**TASK REQUIREMENTS:** Copy the listing exactly, leaving out every picture.

**PROVIDED DATA:**
>>>>>
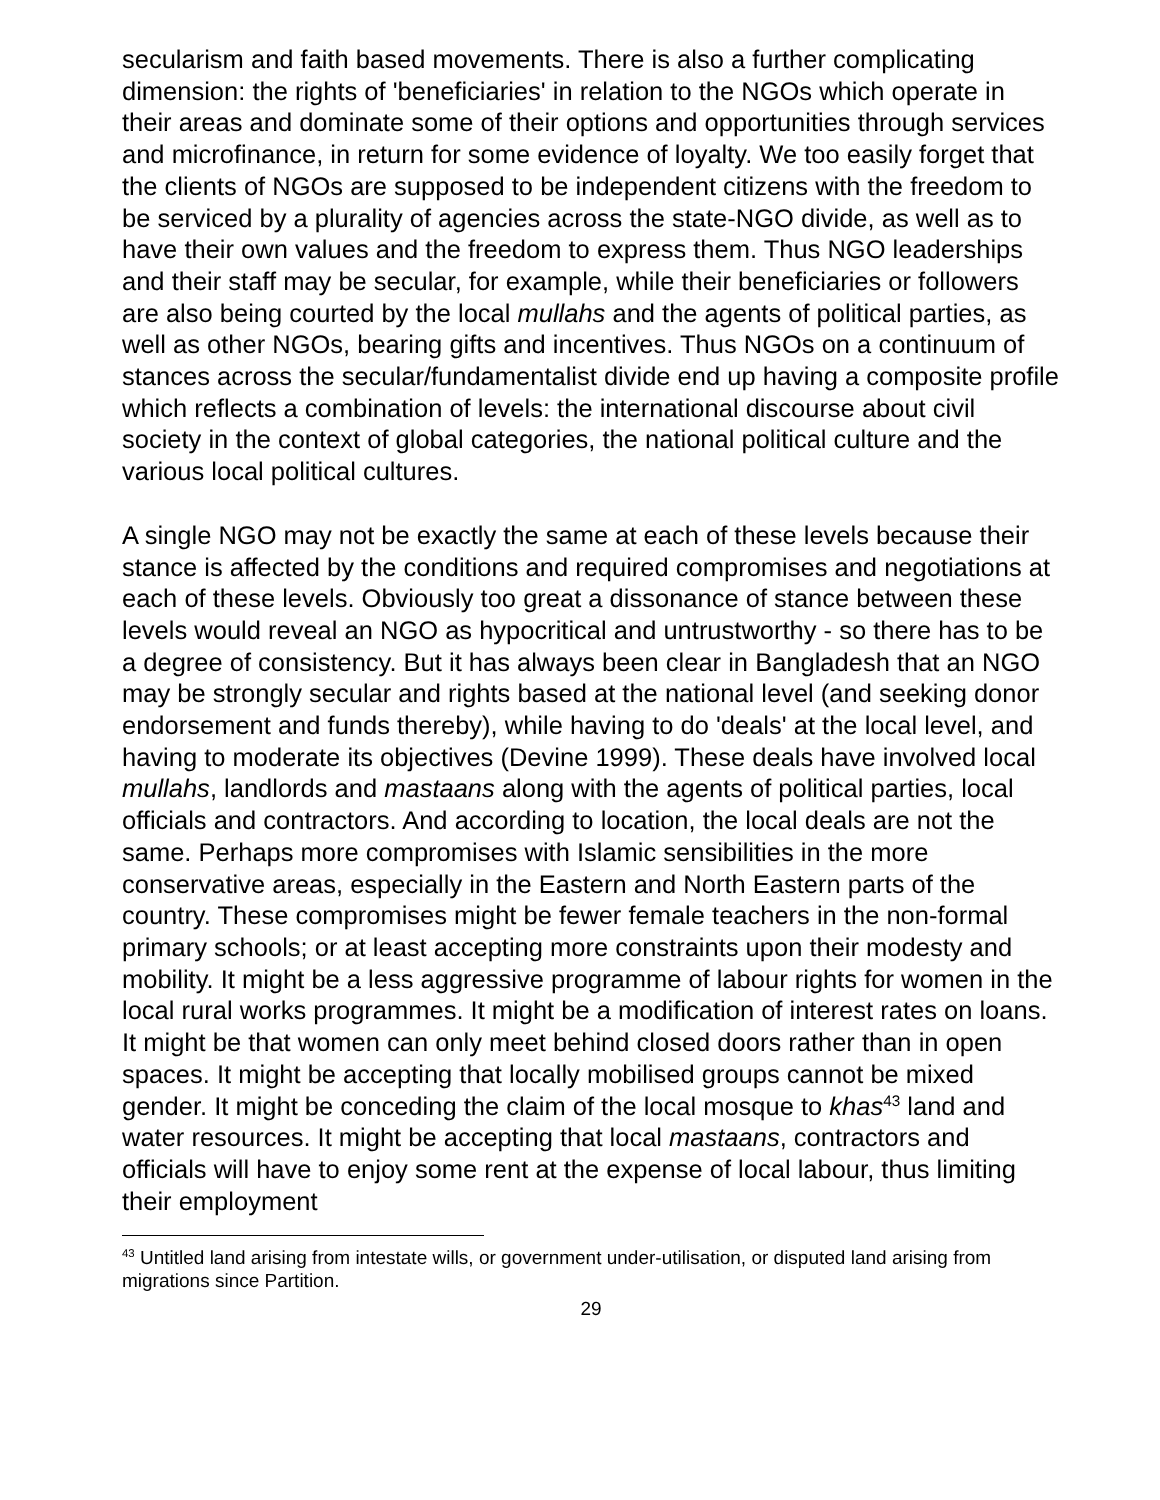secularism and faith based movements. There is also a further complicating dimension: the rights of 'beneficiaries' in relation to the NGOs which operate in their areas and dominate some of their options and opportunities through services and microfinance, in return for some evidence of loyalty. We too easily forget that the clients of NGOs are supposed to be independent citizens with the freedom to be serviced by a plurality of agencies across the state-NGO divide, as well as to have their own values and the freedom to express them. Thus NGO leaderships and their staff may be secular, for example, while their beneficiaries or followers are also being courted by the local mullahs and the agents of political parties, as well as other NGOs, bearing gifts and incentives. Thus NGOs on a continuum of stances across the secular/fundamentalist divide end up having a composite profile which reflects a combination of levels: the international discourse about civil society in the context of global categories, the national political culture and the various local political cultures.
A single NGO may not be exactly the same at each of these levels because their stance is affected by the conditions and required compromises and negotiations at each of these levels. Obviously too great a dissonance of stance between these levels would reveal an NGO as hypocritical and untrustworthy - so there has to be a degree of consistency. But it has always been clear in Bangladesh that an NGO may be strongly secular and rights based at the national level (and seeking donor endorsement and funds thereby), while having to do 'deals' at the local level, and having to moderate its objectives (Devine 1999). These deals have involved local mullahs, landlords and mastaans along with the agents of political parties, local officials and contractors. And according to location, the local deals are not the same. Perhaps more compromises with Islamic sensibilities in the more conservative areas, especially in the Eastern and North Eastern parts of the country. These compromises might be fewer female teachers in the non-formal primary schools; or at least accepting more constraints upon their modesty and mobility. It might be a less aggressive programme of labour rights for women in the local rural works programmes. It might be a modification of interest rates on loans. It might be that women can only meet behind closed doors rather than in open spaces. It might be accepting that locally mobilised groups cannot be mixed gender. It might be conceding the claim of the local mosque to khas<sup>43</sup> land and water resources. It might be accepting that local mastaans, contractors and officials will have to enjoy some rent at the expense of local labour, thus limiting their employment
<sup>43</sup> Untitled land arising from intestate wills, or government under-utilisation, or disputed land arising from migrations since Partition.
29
<<<<<
**EXERCISE OUTPUT:**
secularism and faith based movements. There is also a further complicating dimension: the rights of 'beneficiaries' in relation to the NGOs which operate in their areas and dominate some of their options and opportunities through services and microfinance, in return for some evidence of loyalty. We too easily forget that the clients of NGOs are supposed to be independent citizens with the freedom to be serviced by a plurality of agencies across the state-NGO divide, as well as to have their own values and the freedom to express them. Thus NGO leaderships and their staff may be secular, for example, while their beneficiaries or followers are also being courted by the local mullahs and the agents of political parties, as well as other NGOs, bearing gifts and incentives. Thus NGOs on a continuum of stances across the secular/fundamentalist divide end up having a composite profile which reflects a combination of levels: the international discourse about civil society in the context of global categories, the national political culture and the various local political cultures.
A single NGO may not be exactly the same at each of these levels because their stance is affected by the conditions and required compromises and negotiations at each of these levels. Obviously too great a dissonance of stance between these levels would reveal an NGO as hypocritical and untrustworthy - so there has to be a degree of consistency. But it has always been clear in Bangladesh that an NGO may be strongly secular and rights based at the national level (and seeking donor endorsement and funds thereby), while having to do 'deals' at the local level, and having to moderate its objectives (Devine 1999). These deals have involved local mullahs, landlords and mastaans along with the agents of political parties, local officials and contractors. And according to location, the local deals are not the same. Perhaps more compromises with Islamic sensibilities in the more conservative areas, especially in the Eastern and North Eastern parts of the country. These compromises might be fewer female teachers in the non-formal primary schools; or at least accepting more constraints upon their modesty and mobility. It might be a less aggressive programme of labour rights for women in the local rural works programmes. It might be a modification of interest rates on loans. It might be that women can only meet behind closed doors rather than in open spaces. It might be accepting that locally mobilised groups cannot be mixed gender. It might be conceding the claim of the local mosque to khas<sup>43</sup> land and water resources. It might be accepting that local mastaans, contractors and officials will have to enjoy some rent at the expense of local labour, thus limiting their employment
<sup>43</sup> Untitled land arising from intestate wills, or government under-utilisation, or disputed land arising from migrations since Partition.
29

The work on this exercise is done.